| DOCUMENTO |
<<<<
Entre los libros y los sepulcros aparecen entonces más conexiones de las que había imaginado en un principio, vasos comunicantes que van más allá de la gravedad que percibimos, por ejemplo, en la idea de obras completas, en su carácter definitivo y ya cerrado que remite a lo granítico de las lápidas. No es sólo que dispongamos los ejemplares casi siempre de manera vertical, en hileras repletas que hacen pensar en cementerios sobrepoblados a los que ya sin embargo pocos visitan; no es sólo que en los forros de los libros hayamos convenido en inscribir el nombre y las fechas de nacimiento y muerte del autor, tal como se acostumbra en los monolitos pulidos de pedernal o mármol, ni que a esos datos se añada el encomio más o menos emotivo de algún crítico o de la propia editorial, con ese regusto a lo hiperbólico, lo convencional y lo definitivo que tanto remite a los epitafios; el hilo que conecta al libro con la tumba tiene que ver también con el lugar fronterizo que ocupan entre la vida y la muerte, entre el mundo visible y abierto y el submundo enterrado y oculto (ahora que lo pienso no es casual que muchas lápidas tengan forma de libros, a veces de libros abiertos a la mitad, que no obstante nadie podría jamás hojear). Tanto la estela plantada en el camposanto como el libro que reposa en el anaquel ofrecen una versión concentrada y pública del paso de una vida, y la información sobre su superficie lisa abrevia y exhibe, ante los ojos de todos, el perfil luminoso y enunciable de aquella persona cuyo nombre leemos en letras claras. Todo ello, sin embargo, todo ese marco temporal condensado entre los dos paréntesis de las fechas —¿y qué son las tapas de un libro sino dos paréntesis?— está en contacto con una parte enterrada y que no sale a la luz, con ese subsuelo inabarcable que le sirve de sostén y de humus y en el que también se aloja la muerte; una vasta zona negra y secreta de la cual emerge, a manera de mojón, a manera de testigo y baliza, pero también de compendio, la piedra funeraria o el volumen impreso.
>>>>
| FILAS LISTADAS |
<<<<
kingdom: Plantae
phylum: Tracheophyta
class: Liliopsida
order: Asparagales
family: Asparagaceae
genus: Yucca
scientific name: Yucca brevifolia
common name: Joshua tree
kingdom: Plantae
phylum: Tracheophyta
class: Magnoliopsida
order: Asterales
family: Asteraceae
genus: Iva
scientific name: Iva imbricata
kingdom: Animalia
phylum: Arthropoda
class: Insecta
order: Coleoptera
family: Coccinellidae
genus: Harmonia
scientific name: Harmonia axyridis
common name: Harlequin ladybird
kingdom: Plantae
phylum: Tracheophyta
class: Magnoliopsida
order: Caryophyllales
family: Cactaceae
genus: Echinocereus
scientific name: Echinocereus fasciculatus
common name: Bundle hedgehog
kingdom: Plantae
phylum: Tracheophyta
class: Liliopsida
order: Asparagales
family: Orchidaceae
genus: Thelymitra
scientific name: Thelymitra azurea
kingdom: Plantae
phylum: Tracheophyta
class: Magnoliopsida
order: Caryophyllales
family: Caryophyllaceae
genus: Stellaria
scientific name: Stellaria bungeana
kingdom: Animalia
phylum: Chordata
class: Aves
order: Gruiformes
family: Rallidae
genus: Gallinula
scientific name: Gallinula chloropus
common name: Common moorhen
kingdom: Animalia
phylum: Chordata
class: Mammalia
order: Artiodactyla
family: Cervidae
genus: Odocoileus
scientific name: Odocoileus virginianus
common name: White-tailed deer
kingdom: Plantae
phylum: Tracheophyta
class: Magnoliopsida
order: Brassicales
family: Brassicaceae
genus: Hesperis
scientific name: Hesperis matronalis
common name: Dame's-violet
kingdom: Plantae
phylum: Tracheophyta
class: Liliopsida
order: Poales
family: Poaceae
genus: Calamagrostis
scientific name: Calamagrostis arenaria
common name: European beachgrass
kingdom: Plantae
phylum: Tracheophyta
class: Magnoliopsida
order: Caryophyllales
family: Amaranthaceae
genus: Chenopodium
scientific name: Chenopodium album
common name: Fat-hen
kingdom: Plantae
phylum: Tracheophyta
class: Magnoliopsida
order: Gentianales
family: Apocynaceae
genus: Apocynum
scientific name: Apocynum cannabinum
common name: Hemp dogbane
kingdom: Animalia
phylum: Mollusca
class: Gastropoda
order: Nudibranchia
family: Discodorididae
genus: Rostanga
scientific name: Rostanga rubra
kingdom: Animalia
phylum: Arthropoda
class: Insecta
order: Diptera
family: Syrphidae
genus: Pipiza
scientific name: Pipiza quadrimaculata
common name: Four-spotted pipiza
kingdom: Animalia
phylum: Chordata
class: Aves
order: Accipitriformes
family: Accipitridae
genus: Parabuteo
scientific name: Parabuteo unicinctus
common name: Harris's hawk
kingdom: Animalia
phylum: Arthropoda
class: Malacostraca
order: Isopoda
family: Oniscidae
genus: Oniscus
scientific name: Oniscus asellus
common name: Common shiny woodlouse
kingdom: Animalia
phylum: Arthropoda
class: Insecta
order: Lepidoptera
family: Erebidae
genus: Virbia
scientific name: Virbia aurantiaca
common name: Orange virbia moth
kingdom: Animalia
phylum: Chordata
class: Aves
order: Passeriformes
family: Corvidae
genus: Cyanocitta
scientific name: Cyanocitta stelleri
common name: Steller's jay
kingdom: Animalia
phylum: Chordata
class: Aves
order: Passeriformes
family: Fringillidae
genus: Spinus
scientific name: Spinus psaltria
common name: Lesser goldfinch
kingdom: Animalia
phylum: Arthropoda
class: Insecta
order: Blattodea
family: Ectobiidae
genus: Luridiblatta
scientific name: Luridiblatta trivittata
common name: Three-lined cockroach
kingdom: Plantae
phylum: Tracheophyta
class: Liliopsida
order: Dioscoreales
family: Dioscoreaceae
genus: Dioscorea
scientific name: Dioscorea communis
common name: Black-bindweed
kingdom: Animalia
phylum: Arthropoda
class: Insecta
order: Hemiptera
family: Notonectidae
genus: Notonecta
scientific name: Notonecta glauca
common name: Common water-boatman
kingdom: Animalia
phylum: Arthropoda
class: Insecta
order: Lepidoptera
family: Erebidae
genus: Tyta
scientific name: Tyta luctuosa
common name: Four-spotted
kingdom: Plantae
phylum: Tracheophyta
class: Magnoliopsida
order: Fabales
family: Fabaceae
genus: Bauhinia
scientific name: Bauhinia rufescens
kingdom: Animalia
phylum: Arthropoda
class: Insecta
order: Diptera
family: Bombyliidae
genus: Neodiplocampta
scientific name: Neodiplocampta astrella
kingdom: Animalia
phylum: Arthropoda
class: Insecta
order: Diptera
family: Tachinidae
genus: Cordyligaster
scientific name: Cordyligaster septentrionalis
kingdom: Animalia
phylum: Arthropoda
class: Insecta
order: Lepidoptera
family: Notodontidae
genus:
>>>>
| PETICIÓN ESCRITA 1 |
Según el documento, ¿qué datos del autor se acostumbra inscribir en los forros de los libros?
| PETICIÓN ESCRITA 2 |
El documento afirma que el hilo entre el libro y la tumba va más allá de cómo se acomodan los ejemplares y de lo que llevan escrito en los forros. Explica en una a tres oraciones en qué consiste esa otra conexión, según el documento.

| RESPUESTA CORRECTA 1 |
El nombre del autor y sus fechas de nacimiento y muerte.

| RESPUESTA CORRECTA 2 |
Ambos ocupan un lugar fronterizo entre la vida y la muerte, entre el mundo visible y abierto y el submundo enterrado y oculto. Tanto la lápida como el libro ofrecen una versión concentrada y pública del paso de una vida. Esa versión está en contacto con una zona enterrada y secreta que le sirve de sostén y de la cual emergen como mojón, testigo y compendio.